◆ **Your objective**:
Copy each line from the records below in which the word "Mobil" is found.

*** Block opens ***

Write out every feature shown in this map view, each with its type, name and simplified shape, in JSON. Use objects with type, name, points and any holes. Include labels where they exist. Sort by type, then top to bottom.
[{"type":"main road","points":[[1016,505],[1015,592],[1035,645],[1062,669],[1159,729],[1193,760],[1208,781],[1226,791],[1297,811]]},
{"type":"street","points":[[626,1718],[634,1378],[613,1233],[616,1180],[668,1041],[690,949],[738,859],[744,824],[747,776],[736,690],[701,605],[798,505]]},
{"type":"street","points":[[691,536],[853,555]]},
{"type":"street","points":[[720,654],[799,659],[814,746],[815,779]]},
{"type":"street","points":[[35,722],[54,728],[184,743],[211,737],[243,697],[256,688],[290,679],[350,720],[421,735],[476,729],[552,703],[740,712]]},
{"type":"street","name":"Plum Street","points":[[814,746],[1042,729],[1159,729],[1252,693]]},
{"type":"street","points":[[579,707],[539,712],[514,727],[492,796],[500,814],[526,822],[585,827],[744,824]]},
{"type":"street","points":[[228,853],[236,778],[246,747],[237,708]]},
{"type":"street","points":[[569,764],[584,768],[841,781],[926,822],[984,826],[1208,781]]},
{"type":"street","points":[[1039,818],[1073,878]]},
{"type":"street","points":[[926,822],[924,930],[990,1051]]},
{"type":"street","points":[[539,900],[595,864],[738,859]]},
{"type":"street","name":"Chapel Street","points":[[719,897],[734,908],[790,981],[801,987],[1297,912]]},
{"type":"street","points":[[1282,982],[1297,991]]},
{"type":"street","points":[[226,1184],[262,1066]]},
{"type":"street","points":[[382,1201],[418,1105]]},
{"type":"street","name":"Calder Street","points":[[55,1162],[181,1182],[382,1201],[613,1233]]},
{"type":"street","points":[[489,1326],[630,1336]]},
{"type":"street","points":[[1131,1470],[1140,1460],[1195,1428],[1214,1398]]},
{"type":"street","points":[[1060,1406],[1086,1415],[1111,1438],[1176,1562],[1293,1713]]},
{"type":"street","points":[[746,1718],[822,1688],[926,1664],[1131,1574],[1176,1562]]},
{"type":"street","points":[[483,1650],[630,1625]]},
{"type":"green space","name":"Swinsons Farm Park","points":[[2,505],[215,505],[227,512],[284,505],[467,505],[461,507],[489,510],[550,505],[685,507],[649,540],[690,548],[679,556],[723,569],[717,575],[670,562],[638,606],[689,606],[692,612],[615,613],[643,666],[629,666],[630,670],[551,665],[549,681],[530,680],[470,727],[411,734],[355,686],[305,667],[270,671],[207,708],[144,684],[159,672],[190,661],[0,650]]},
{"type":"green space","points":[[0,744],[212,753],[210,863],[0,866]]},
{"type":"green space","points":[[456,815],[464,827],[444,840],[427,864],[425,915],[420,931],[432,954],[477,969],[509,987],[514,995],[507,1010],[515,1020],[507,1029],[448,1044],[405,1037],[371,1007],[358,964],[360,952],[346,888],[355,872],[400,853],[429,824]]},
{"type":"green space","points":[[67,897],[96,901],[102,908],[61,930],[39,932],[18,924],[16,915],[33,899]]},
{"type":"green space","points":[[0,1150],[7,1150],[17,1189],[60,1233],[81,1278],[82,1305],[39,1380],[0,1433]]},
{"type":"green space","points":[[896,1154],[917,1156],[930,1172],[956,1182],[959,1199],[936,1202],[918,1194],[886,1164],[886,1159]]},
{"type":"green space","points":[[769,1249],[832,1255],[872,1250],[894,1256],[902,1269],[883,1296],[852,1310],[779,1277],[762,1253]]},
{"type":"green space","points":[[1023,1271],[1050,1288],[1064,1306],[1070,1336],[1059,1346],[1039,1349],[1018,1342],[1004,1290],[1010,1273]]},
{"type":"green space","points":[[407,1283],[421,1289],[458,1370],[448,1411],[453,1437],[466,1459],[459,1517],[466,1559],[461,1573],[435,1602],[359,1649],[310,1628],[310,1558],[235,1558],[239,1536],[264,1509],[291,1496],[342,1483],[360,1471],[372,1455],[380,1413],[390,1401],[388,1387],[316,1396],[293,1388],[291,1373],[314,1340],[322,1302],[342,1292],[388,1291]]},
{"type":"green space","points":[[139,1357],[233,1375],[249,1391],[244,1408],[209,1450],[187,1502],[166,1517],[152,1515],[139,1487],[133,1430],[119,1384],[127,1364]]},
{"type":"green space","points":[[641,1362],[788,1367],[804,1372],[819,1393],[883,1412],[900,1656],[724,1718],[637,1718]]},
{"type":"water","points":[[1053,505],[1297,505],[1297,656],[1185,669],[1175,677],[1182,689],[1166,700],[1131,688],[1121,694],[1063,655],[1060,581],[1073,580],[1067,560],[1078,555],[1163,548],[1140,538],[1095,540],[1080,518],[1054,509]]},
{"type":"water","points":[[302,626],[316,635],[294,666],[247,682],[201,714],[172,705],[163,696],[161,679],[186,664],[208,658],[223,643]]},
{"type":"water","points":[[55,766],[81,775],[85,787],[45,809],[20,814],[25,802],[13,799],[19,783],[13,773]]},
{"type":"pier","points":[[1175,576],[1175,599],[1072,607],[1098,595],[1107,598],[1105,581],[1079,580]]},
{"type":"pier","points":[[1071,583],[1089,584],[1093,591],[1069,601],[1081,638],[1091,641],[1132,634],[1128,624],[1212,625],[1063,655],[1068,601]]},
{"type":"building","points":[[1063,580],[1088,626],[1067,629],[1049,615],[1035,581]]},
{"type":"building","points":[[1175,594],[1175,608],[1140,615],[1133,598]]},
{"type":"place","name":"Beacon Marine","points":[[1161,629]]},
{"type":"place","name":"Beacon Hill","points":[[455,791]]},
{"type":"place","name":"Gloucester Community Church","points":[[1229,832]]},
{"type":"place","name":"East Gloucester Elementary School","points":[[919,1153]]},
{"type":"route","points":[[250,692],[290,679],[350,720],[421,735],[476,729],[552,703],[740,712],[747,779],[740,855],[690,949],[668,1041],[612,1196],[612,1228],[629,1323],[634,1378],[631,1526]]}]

*** Block closes ***
*** Block opens ***

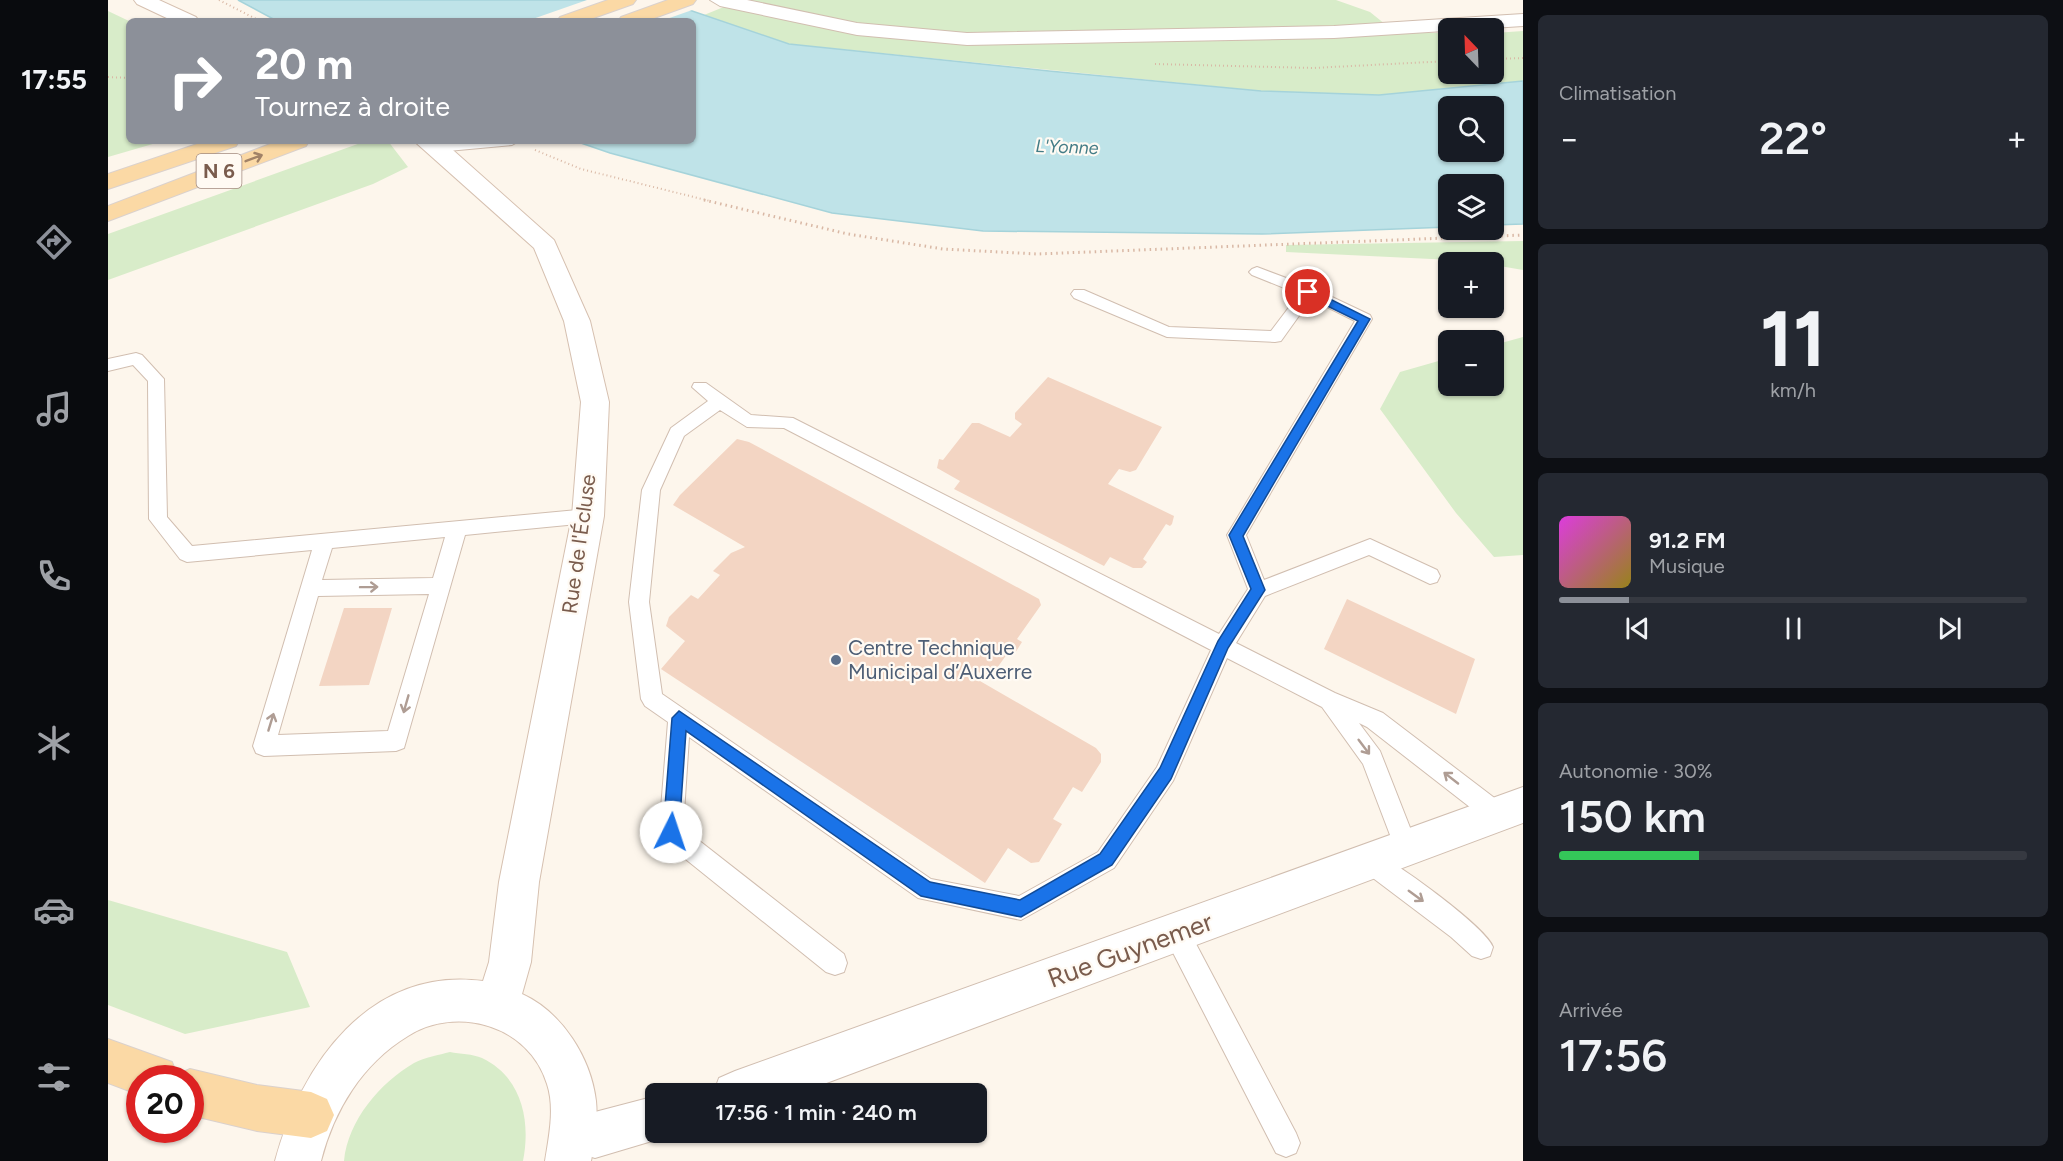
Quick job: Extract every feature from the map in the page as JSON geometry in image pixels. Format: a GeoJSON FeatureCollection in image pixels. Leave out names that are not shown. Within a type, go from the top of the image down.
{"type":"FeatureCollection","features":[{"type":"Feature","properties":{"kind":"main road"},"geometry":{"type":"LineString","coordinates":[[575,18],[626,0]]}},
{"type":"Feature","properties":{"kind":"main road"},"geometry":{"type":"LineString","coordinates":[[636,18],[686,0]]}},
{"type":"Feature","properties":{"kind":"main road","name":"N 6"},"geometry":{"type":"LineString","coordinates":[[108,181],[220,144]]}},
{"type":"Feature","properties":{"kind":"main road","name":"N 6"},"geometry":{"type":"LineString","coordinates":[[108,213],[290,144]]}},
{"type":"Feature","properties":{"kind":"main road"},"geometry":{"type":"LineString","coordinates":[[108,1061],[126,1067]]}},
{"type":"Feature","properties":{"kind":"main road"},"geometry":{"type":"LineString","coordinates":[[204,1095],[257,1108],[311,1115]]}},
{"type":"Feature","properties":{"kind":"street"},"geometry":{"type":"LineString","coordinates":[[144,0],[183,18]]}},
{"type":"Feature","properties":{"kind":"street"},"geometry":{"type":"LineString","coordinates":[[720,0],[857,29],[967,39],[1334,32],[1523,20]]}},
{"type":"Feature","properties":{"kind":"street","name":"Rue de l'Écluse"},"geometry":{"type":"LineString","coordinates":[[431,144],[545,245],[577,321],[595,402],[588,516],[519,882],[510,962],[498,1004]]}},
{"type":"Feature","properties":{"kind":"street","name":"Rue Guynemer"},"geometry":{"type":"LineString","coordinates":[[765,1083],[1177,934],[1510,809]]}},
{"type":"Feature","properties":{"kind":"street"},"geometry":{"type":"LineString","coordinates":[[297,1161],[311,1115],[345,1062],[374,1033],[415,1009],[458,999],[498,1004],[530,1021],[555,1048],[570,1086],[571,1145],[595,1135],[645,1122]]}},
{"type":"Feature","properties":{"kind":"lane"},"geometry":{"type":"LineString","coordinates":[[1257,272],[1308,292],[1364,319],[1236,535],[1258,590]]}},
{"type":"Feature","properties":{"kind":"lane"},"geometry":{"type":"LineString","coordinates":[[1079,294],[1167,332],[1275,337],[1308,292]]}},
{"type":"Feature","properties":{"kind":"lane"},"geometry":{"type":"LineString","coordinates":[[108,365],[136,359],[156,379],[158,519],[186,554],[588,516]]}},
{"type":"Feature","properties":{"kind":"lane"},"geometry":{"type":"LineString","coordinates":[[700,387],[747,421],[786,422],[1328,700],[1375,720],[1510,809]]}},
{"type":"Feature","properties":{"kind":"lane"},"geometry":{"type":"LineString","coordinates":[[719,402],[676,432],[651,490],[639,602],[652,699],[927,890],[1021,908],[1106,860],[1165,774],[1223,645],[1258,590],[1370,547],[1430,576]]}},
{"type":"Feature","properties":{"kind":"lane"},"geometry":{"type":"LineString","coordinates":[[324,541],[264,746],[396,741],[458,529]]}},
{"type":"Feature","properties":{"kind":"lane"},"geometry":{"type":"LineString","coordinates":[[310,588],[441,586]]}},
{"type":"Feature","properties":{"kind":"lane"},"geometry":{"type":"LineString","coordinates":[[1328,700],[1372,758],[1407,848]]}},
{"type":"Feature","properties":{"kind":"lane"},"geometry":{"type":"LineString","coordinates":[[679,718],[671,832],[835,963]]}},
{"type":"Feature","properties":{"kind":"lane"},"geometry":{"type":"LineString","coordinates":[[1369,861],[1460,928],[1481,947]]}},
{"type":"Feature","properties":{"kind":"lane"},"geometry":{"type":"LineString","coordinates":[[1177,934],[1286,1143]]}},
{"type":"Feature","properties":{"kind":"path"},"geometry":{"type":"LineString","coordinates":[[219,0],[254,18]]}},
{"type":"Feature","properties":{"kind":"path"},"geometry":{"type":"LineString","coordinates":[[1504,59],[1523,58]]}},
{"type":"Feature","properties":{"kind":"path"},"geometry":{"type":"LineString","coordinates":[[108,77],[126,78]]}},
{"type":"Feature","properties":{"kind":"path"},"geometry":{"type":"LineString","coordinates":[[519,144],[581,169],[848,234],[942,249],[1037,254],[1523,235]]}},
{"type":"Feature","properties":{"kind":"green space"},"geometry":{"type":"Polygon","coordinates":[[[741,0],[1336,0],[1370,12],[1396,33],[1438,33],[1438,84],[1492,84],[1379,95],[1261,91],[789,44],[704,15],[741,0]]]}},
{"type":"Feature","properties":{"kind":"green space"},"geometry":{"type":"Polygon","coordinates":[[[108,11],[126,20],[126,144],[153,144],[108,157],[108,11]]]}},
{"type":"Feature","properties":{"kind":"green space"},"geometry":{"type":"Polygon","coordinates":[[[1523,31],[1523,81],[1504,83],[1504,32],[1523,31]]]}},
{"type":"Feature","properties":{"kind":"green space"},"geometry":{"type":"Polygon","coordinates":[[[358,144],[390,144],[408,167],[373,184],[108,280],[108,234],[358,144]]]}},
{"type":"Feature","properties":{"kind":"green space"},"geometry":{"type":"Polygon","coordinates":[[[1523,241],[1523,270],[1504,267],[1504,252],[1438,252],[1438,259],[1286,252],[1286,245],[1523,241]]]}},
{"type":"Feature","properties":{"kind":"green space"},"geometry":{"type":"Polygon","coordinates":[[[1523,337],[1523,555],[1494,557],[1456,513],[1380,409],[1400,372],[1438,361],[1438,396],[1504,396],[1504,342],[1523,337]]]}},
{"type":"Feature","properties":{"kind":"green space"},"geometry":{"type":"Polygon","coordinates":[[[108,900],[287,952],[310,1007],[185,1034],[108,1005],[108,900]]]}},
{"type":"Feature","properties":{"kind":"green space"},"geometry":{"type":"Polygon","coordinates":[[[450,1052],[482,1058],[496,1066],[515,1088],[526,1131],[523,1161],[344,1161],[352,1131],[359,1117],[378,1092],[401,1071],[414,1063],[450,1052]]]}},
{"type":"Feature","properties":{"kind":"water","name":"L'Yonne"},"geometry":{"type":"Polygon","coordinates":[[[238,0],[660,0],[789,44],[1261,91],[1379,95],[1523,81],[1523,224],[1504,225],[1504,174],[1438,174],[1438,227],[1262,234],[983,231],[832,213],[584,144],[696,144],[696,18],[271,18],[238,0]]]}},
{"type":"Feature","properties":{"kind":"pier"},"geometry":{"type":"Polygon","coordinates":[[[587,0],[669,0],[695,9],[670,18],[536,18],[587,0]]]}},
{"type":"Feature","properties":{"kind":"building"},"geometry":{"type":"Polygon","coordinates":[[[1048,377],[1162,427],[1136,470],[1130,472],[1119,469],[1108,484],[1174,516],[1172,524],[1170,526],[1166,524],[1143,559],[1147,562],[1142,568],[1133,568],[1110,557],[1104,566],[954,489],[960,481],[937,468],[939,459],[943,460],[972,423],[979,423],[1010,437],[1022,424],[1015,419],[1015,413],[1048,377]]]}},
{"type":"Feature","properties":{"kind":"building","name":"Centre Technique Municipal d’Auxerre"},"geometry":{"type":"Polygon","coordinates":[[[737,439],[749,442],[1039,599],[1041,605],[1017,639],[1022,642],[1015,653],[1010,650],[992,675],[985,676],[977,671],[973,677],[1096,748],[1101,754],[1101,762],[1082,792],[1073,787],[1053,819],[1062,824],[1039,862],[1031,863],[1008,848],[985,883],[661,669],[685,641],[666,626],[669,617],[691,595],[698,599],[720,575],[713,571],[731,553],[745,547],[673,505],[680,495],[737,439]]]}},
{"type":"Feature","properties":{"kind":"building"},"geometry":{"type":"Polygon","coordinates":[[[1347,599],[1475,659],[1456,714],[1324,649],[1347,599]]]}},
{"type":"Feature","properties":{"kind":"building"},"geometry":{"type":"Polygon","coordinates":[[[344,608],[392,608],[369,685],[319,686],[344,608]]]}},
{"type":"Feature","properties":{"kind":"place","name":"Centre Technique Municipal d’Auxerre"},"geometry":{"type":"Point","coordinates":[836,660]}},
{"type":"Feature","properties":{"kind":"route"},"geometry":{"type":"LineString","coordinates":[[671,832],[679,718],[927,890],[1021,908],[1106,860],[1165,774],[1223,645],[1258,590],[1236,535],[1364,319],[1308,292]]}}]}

*** Block closes ***
*** Block opens ***

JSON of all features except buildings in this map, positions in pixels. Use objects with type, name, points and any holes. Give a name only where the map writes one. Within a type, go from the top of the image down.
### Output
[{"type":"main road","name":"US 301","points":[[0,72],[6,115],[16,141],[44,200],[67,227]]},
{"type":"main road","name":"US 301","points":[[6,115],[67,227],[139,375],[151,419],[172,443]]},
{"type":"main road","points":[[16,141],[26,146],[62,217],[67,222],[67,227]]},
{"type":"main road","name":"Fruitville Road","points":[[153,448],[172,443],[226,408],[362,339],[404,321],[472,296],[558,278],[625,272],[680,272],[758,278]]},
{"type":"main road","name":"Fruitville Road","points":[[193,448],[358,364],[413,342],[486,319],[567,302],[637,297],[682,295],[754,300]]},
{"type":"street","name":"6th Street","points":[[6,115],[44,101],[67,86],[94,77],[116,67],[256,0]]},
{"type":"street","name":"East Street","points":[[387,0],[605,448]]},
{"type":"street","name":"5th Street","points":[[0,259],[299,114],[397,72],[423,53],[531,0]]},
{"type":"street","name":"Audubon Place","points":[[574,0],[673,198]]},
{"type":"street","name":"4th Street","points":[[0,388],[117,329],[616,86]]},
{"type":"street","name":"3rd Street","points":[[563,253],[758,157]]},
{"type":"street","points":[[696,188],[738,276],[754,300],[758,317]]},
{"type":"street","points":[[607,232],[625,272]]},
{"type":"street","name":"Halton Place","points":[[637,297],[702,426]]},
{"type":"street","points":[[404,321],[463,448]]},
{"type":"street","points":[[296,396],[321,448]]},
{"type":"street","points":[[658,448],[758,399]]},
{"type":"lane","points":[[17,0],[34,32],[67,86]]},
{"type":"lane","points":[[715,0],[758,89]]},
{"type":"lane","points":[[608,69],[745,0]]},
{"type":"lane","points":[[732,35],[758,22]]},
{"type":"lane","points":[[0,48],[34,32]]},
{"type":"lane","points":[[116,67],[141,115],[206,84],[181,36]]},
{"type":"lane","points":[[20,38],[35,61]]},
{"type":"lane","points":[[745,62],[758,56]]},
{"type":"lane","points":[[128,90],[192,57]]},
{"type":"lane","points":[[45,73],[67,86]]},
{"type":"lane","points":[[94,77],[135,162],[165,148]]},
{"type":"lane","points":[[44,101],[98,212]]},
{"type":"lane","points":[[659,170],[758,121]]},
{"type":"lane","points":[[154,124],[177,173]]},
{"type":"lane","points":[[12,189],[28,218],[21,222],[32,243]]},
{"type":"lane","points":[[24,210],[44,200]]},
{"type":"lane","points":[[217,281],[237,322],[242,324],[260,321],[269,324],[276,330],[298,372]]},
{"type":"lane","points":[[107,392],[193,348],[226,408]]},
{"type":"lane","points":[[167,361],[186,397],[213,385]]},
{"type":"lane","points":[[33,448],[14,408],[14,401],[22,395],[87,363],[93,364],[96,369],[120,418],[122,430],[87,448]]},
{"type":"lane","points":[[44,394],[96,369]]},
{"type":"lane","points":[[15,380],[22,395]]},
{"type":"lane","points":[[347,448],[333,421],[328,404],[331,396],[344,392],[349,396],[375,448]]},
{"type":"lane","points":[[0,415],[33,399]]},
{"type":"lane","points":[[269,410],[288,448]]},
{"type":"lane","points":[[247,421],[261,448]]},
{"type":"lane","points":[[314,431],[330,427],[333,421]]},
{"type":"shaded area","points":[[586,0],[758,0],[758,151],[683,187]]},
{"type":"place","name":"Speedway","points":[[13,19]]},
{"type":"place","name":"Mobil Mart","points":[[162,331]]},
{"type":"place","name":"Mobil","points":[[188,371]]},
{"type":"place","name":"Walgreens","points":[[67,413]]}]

*** Block closes ***

◆ **Solved exercise**:
{"type":"place","name":"Mobil Mart","points":[[162,331]]},
{"type":"place","name":"Mobil","points":[[188,371]]},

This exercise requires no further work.